The issue, some Democrats say, is that when party leaders look at rural Texas they see nothing but non-Hispanic whites whom they presume will vote only for Republicans. “When you listen to the state party talk, it’s as if there are no people of color outside of the big cities,” said one Texas Democratic activist, who asked to remain anonymous in order to speak candidly. “When you look at some of the close margins we’ve had, they can be made up in the cities, but they can really be made up in the rural parts of the state as well.”

In Hinojosa’s view, the decision to neglect rural areas comes down to funding. “It’s easy to say, well, we should have put more money into rural counties. But when you’re working with limited resources, you have to put it where you’re going to get the most bang for your buck.” But this familiar complaint rings hollow when you consider that Texas Democrats raised and spent a record $200 million in the 2020 campaign. Do Democrats suffer from a lack of money? Or from a fundamentally flawed strategy?

The race for state party chair has been unusually combative—and personal. In December, Olson called Hinojosa misogynistic for referring to her as “this woman” in an interview. Hinojosa apologized for not being more careful with his language, then turned around and accused Olson of physically assaulting a staffer during her 2018 campaign for agriculture commissioner. He said that at an event in Killeen honoring veterans, Olson had become upset that she, as a veteran, was not seated more prominently. When Crystal Perkins, then the executive director of the state party, attempted to address the dispute, Olson allegedly shoved her, causing Perkins to fall backward. Perkins has confirmed that version of events to reporters, but Olson told me it never happened. “All I did was use my colonel voice,” she told me. 

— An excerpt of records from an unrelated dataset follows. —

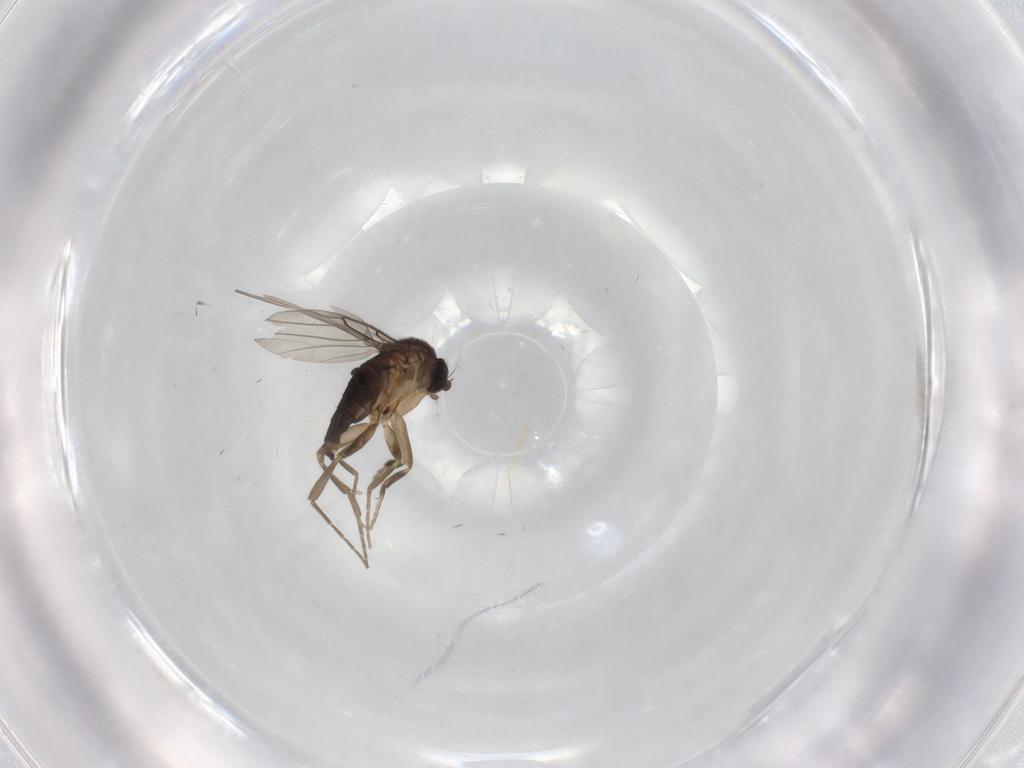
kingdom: Animalia
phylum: Arthropoda
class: Insecta
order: Diptera
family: Phoridae
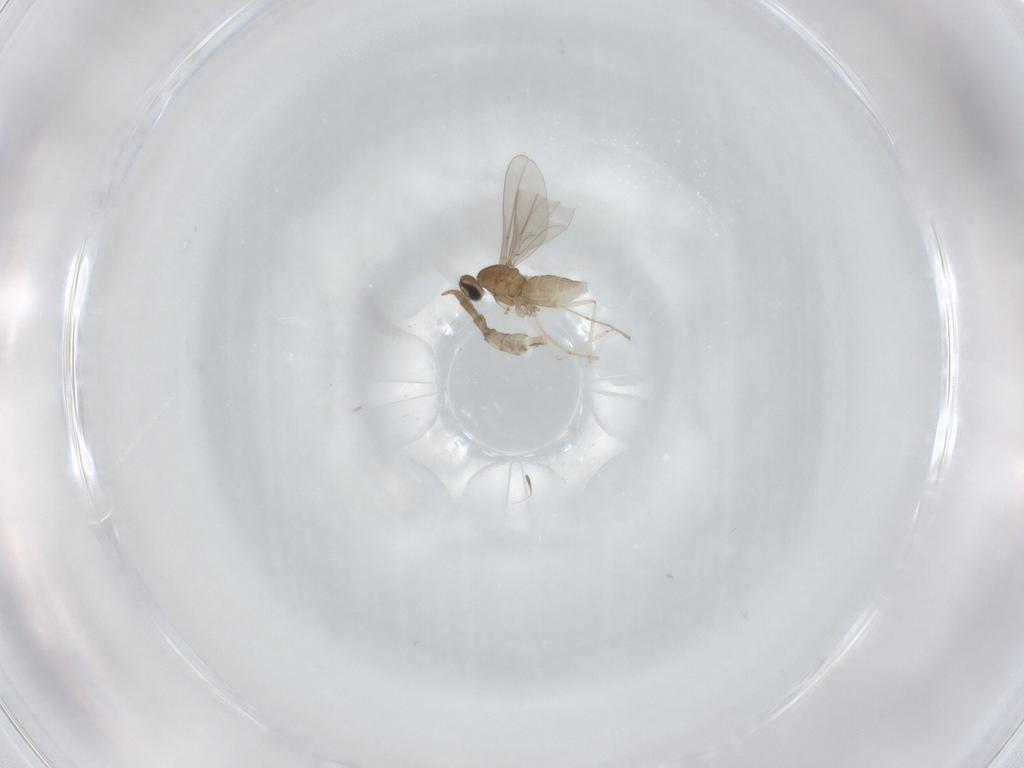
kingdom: Animalia
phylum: Arthropoda
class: Insecta
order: Diptera
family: Cecidomyiidae
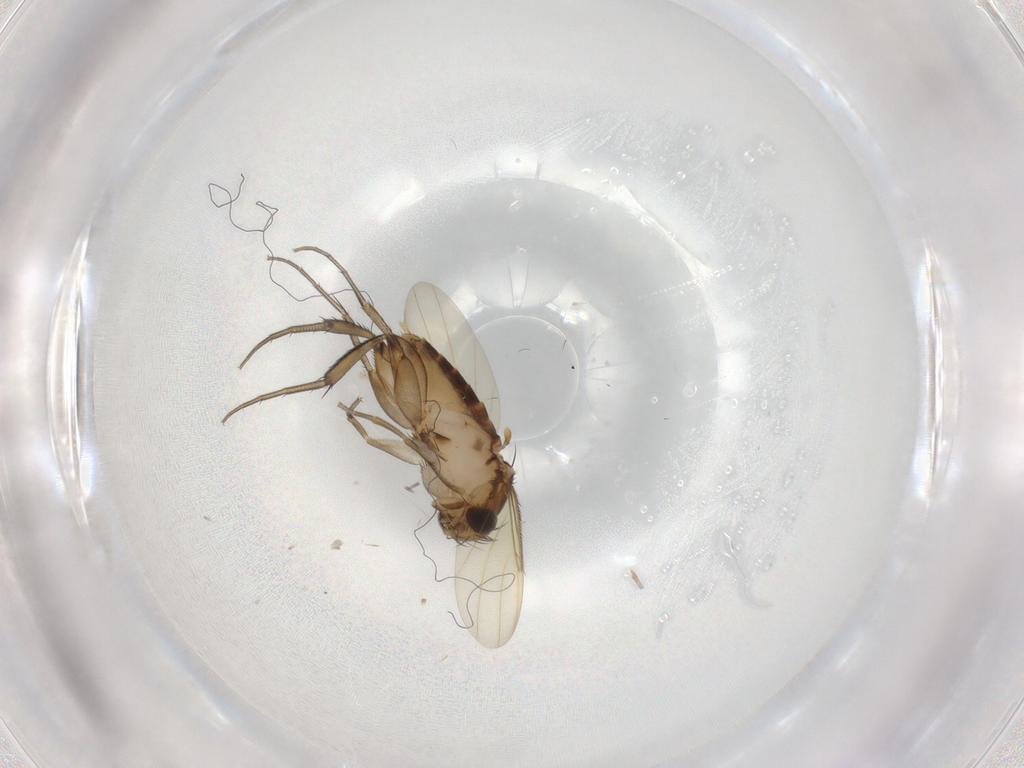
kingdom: Animalia
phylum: Arthropoda
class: Insecta
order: Diptera
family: Phoridae
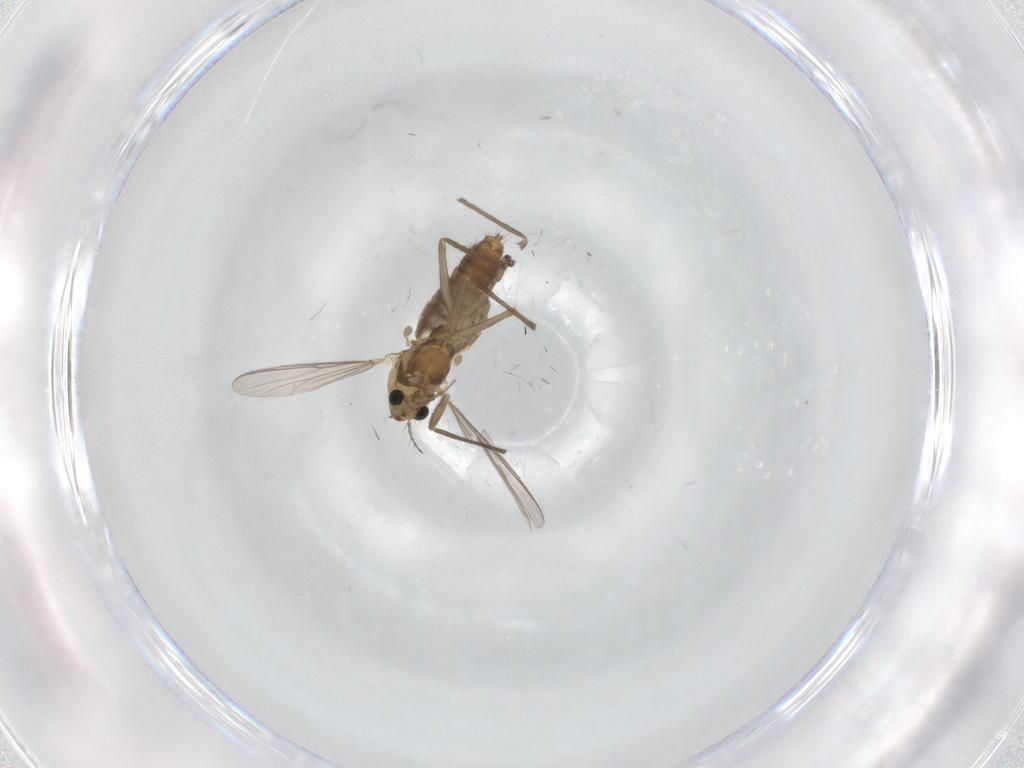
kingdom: Animalia
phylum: Arthropoda
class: Insecta
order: Diptera
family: Chironomidae
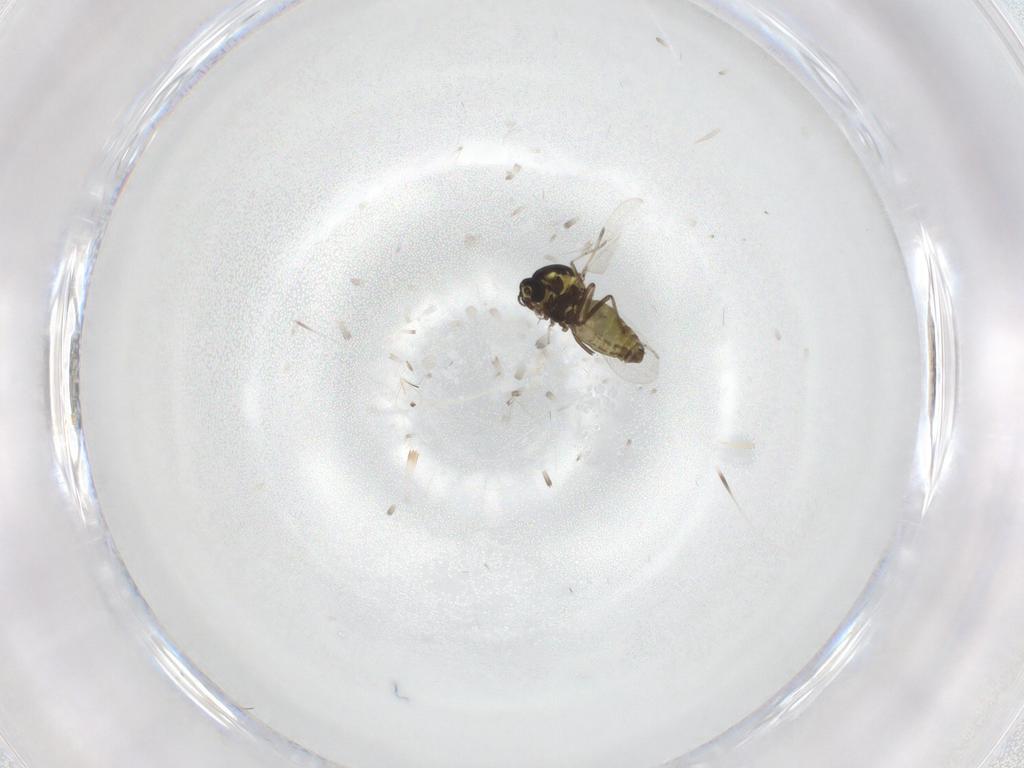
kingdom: Animalia
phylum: Arthropoda
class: Insecta
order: Diptera
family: Ceratopogonidae
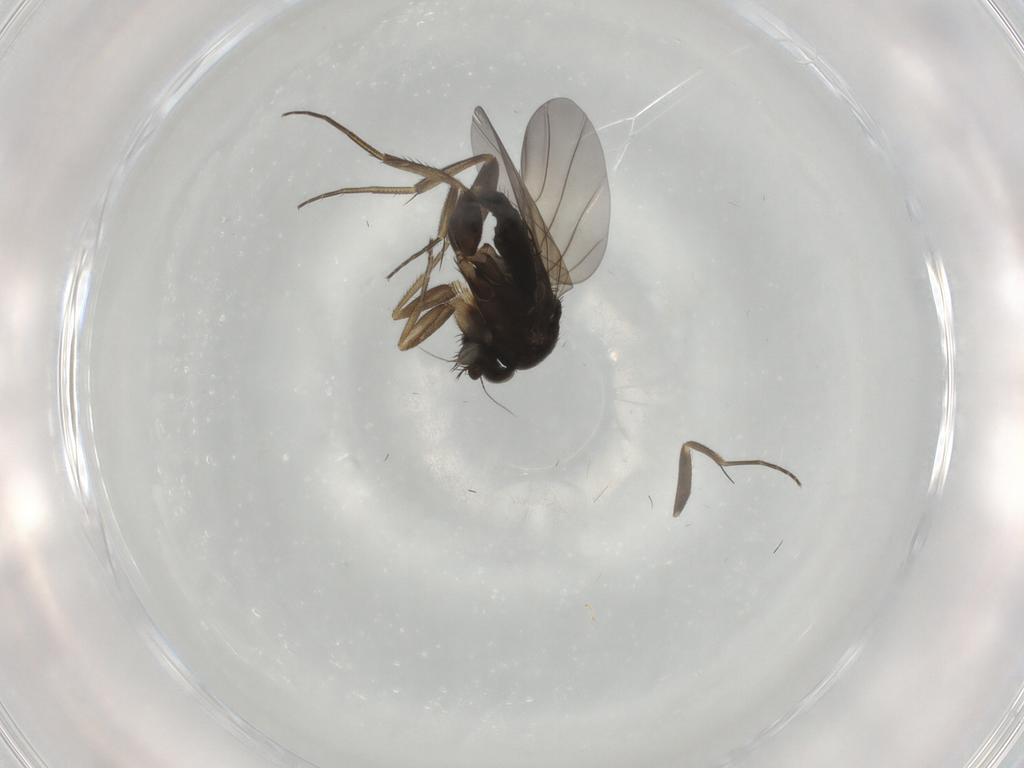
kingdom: Animalia
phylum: Arthropoda
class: Insecta
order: Diptera
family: Phoridae
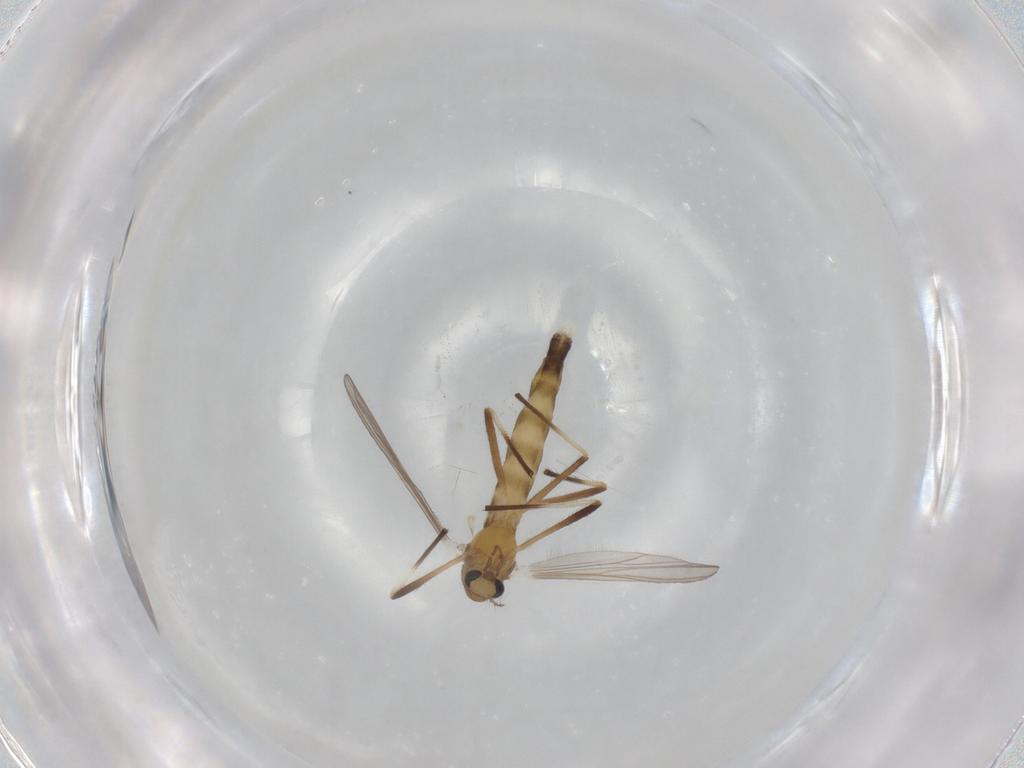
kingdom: Animalia
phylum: Arthropoda
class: Insecta
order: Diptera
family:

Whatever happened, there is clearly no love lost between Hinojosa and his two opponents. In his interview with Texas Monthly, Hinojosa all but accused Robinson and Olson of buying off party officials to win their support. “They are running around to all these county chairs, saying they’re going to give them grants from the Texas Democratic Party if they get elected,” he said. “They don’t say where they’re going to get the money. Neither one of these individuals has any history of raising large amounts of money. None.”

Olson appears to have the best chance of beating Hinojosa. She launched her campaign in December and has been endorsed by sixty county chairs, as well as hundreds of former Democratic candidates, donors, and activists. Among her supporters is Chris Rosenberg, the chair of the Bell County Democrats and president of the Texas Democratic County Chairs Association. Rosenberg said that “our failures to win statewide races are costing people’s lives”—a reference to the Uvalde massacre, which he believes could have been prevented by stronger gun regulations, as well as to Republican positions on abortion access, health care, and LGBTQ rights. “I think we have been lacking a message that resonates with Texas voters. And we don’t seem to have a viable strategy.” 

Hinojosa will celebrate his seventieth birthday on July 8, less than a week before the state Democratic convention kicks off in Dallas. He told me that if he wins reelection, it will be his final four-year term as chair. “I’ve given ten years,” he said. “This is hard. I spend so much time traveling the state, staying at hotels, going from one event to another, one meeting to another. I’m on the phone every day, hours at a time. But I’m going to give it one last time. We have to flip the state.”

Correction: The original version of this story said Mayra Flores was the first Republican to represent part of the Rio Grande Valley since Reconstruction. Republican Blake Farenthold represented a district which included a slice of the RGV from 2011-2013.